Where the data below contains pictures, omit them; output the rest word for word.

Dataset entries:
····················
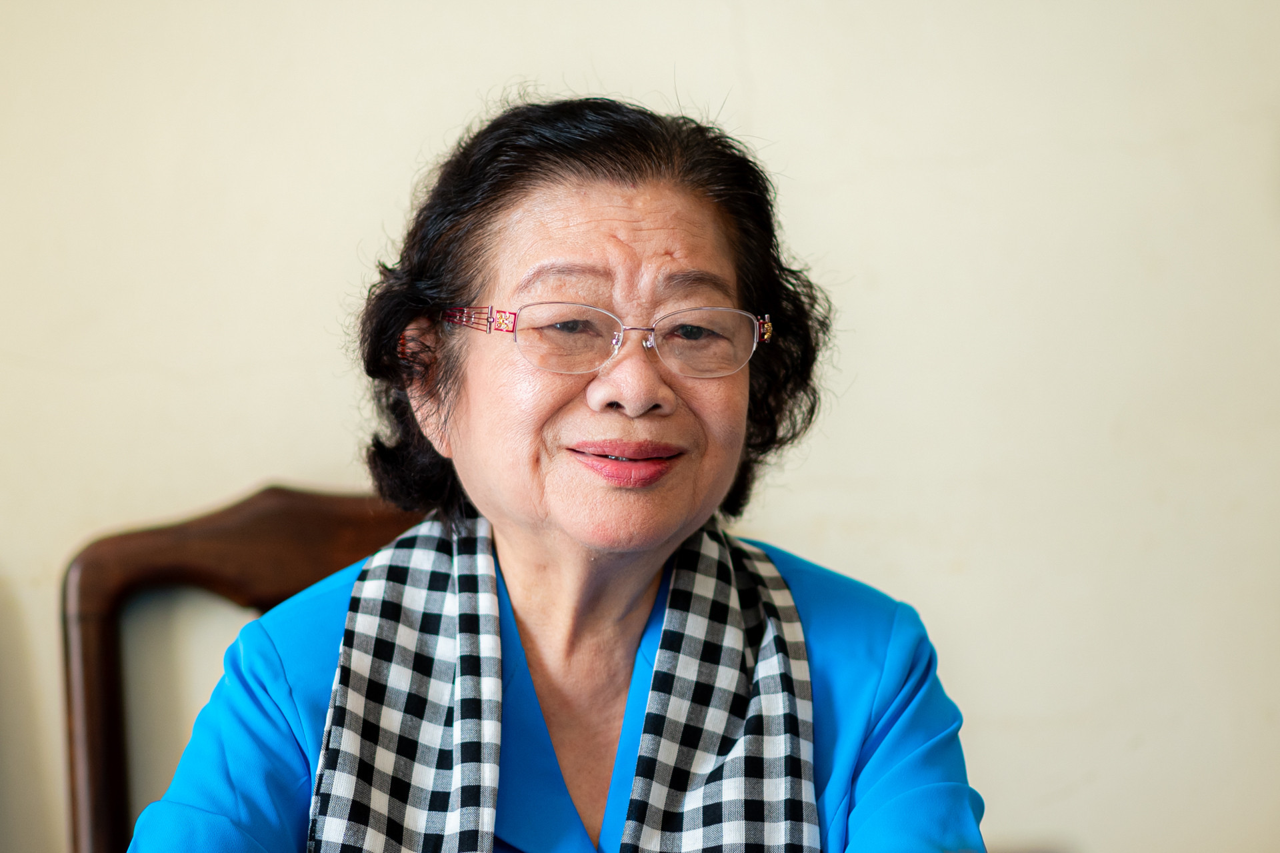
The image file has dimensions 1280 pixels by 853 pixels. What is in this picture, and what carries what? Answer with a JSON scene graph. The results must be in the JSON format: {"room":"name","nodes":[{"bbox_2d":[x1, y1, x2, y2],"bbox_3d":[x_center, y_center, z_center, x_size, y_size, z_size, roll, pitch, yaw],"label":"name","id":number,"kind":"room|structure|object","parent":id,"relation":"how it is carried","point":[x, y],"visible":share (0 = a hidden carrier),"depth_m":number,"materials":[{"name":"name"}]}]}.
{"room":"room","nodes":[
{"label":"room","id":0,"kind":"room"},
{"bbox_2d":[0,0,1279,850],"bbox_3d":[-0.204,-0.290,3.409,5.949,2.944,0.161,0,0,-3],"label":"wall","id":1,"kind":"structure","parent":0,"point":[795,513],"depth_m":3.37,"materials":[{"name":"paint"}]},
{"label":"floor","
····················
§ **EXERCISE OUTPUT**
The image file has dimensions 1280 pixels by 853 pixels. What is in this picture, and what carries what? Answer with a JSON scene graph. The results must be in the JSON format: {"room":"name","nodes":[{"bbox_2d":[x1, y1, x2, y2],"bbox_3d":[x_center, y_center, z_center, x_size, y_size, z_size, roll, pitch, yaw],"label":"name","id":number,"kind":"room|structure|object","parent":id,"relation":"how it is carried","point":[x, y],"visible":share (0 = a hidden carrier),"depth_m":number,"materials":[{"name":"name"}]}]}.
{"room":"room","nodes":[
{"label":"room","id":0,"kind":"room"},
{"bbox_2d":[0,0,1279,850],"bbox_3d":[-0.204,-0.290,3.409,5.949,2.944,0.161,0,0,-3],"label":"wall","id":1,"kind":"structure","parent":0,"point":[795,513],"depth_m":3.37,"materials":[{"name":"paint"}]},
{"label":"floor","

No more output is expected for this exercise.